H-E-B: Partnering For Success

RECYCLING BUY-IN

Any major green initiative requires top leadership support, but to really gain momentum, you have to have the bottom-up groundswell and take a very grass-roots approach, according to Winell Herron, group vice president of public affairs, diversity and environmental affairs.

To generate passion at the store level for recycling initiatives, H-E-B is formalizing a program to identify a green champion for each store, not only to communicate and educate partners on internal strategies, but to elicit partner ideas, feed-back and spawn a surge of support at the local level.

Cross-disciplinary sustainability teams function very closely together on any project the chain undertakes to make it happen, explains Susan Ghertner, director of environmental affairs. “If it’s composting, we have leaders from produce, from the stores, from procurement, from environmental affairs, and then also what’s critical, getting store partners involved.”

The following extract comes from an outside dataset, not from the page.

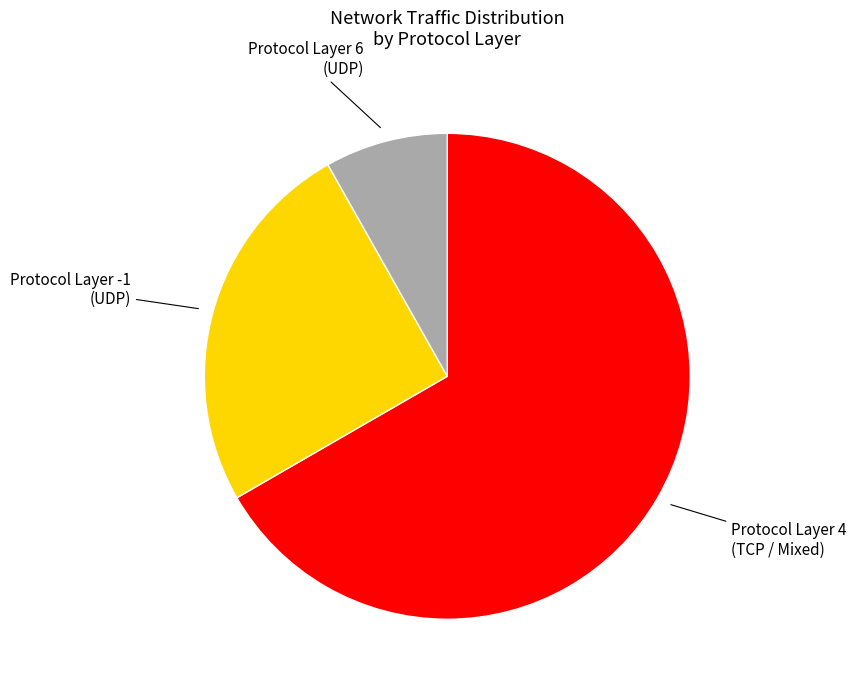

Is there a majority slice in this chart?

Yes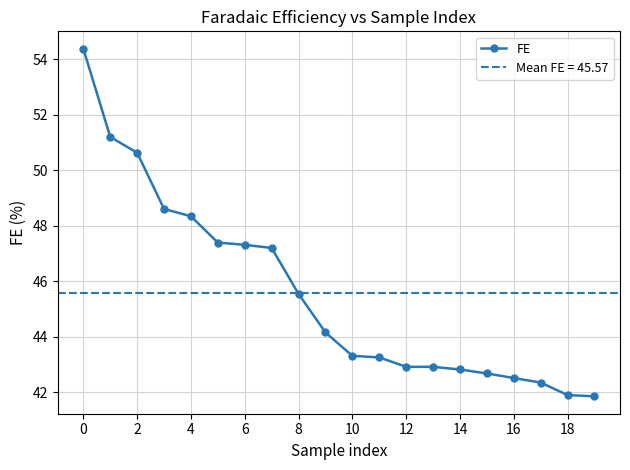

True or false: the data shows 22.4 at 10.

False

“With the economic volatility of the last few years, we have really put the pedal to the metal on recycling, minimizing waste and our impact on the environment because it’s smart, not only because it’s the right thing to do,” says Herron. But from a business standpoint, it generates revenue for our company and gives a great return on investment.

H-E-B’s early embrace of Returnable Plastic Containers (RPCs) depended on its broad, interdisciplinary cost/benefit analysis, as well as visionary thinking, according to Bill Reynolds, group vice president of facility alliance. “When RPCs first started moving forward in the industry, everybody looked at this as a cost. But we looked at packing product in an RPC versus a corrugated box, functioning better in the cooling system, generating less trash, spending less labor hours going back to the compactor, and now I’m able to keep more of our partners in the produce department.

Reverse Logistics’ Charles Barba (14 years), warehouse coordinator, Ted Lechner, (37 years), manager, and Maggie Hernandez (14 years), environmental project leader, stand next to a recycled-materials statue of mascot H-E-Buddy.

“Another eye-opener was our ability to reduce shrink. Getting buy-in from suppliers required showing them what could happen to their product after spending all this loving care to grow it,” he explains.

RPCs get cleaned and reconditioned next door to H-E-B’s bustling, centralized recycling facility, also known as the Reverse Logistics facility, where the motto, “We Do Everything Backwards,” written on its front door, celebrates the task of taking products back to their beginnings.

Last year’s recycling numbers tell the story: H-E-B recycled over 303 million pounds of materials in 2010, according to Ghertner. “Total recyclables have increased by 11.5 percent compared to 2009, and we continue to add more commodities each year,” she says.

“Produce recycling is big,” says Maggie Hernandez, environmental project leader. Every produce pallet has a corner on it, and composites are not good for recycling, she says. Her plea to the produce industry is to redesign pallets to eliminate composite materials that are not environmentally friendly.